I have Apache FTPS server installed in Tomcat and a Java Client ready to initiate the transfers.

The client will be invoked by the Servlet.

For example:

http://laptop:8080/MyServlet?action=download&from=desktop&file=C:/home/fred/file.xml 

Would tell the instance on my laptop to download file.xml from my desktop.

EDIT: Apologies, I never made this very clear.

There will be an FTP server at both ends of this process. 1 on my remote laptop and 1 on my local desktop. So in a nutshell I am submitting an FTP 'get' request to the Servlet on the remote side. The Servlet then kicks off an FTP process to pull the file across.

My Servlet is all set to receive the GET parameters and do the work.

If the file is quite big then each request will take a long time to complete. I want the Servlet resources freed up as quickly as possible.

Ideally I'd like the following things to happen:

  1. User to send URL to Servlet
  2. Servlet to digest the URL and work out what file and where from etc...
  3. Servlet to pass info to a Thread
  4. Servlet to come back with an "In progress" message
  5. Request completes
  6. Thread is still working in the background downloading the file

At this time I'm not too concerned with the Servlet having knowledge of the success of the thread, I just need it to kick one off and forget about it. The FTP process will have separate logging elsewhere for any issues.

→ SUPPLIED ENTRIES:
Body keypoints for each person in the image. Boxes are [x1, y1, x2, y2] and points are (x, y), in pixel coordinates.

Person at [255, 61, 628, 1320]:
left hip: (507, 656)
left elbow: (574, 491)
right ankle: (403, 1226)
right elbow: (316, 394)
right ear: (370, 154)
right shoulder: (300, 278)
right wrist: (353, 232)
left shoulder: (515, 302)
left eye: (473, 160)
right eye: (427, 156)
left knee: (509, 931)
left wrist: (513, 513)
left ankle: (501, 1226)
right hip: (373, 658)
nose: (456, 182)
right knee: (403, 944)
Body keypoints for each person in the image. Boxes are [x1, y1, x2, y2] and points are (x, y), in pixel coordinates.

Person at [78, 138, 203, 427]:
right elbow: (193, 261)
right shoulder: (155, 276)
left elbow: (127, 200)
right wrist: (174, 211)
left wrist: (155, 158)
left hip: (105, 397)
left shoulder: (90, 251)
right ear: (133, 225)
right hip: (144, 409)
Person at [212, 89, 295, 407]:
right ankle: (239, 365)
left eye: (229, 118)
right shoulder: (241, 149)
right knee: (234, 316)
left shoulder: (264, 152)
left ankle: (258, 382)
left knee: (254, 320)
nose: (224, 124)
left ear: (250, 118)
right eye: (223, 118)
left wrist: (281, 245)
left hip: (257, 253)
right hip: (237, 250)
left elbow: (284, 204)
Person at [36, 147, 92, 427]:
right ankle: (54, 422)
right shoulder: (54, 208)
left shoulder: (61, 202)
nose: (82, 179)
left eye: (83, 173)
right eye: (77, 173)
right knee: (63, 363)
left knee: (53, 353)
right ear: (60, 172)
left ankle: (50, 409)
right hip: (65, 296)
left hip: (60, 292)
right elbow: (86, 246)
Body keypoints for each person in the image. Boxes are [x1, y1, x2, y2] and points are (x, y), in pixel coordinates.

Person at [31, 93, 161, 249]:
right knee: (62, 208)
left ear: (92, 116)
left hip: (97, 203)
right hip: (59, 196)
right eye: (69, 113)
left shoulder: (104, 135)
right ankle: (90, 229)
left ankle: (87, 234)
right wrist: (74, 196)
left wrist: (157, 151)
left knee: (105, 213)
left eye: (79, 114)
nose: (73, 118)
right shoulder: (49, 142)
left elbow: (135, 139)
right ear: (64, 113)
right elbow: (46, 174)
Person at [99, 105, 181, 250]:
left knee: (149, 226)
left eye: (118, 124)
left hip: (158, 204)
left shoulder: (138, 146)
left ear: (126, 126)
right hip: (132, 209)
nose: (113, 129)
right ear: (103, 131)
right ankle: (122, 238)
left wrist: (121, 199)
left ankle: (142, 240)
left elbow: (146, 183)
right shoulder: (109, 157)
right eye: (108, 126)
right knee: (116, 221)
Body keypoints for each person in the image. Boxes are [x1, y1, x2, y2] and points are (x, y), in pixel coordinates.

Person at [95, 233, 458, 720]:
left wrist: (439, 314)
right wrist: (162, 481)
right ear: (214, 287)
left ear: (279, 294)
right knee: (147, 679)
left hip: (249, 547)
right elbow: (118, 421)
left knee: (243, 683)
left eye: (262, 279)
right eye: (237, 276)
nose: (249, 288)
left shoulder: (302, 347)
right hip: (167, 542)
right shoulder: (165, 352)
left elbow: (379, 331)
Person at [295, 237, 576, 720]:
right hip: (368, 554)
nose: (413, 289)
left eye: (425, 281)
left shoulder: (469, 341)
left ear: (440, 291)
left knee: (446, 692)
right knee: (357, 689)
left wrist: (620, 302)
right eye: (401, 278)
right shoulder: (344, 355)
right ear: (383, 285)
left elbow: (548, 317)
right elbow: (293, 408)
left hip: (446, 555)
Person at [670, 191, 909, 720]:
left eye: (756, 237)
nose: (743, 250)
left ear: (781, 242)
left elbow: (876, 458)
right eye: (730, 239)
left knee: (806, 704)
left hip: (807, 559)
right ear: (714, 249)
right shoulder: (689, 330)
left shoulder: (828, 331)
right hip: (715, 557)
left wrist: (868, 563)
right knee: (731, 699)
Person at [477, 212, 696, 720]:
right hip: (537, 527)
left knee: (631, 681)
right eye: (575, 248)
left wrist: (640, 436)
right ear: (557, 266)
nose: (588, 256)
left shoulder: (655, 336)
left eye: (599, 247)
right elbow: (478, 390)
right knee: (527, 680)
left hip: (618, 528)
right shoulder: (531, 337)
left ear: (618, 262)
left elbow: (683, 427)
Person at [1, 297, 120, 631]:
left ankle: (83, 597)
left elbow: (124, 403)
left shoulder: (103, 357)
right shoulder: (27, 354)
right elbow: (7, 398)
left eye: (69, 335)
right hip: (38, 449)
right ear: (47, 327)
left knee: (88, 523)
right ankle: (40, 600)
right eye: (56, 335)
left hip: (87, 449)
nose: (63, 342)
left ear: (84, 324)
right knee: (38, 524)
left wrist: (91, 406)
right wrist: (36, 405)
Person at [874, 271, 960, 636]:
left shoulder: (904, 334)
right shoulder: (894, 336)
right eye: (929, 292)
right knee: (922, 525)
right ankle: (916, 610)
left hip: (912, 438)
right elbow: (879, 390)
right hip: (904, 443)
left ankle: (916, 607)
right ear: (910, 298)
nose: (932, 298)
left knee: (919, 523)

→ WHAT TO DO:
Could you condense the paragraph in the excerpted text that begins "There will be an FTP server" into a short bulleted list that keeps its main facts?

→ COMPLETED EXERCISE:
- An FTP server runs at each end: one on the remote laptop, one on the local desktop.
- An FTP 'get' request is submitted to the Servlet on the remote side.
- The Servlet then starts an FTP process that pulls the file across.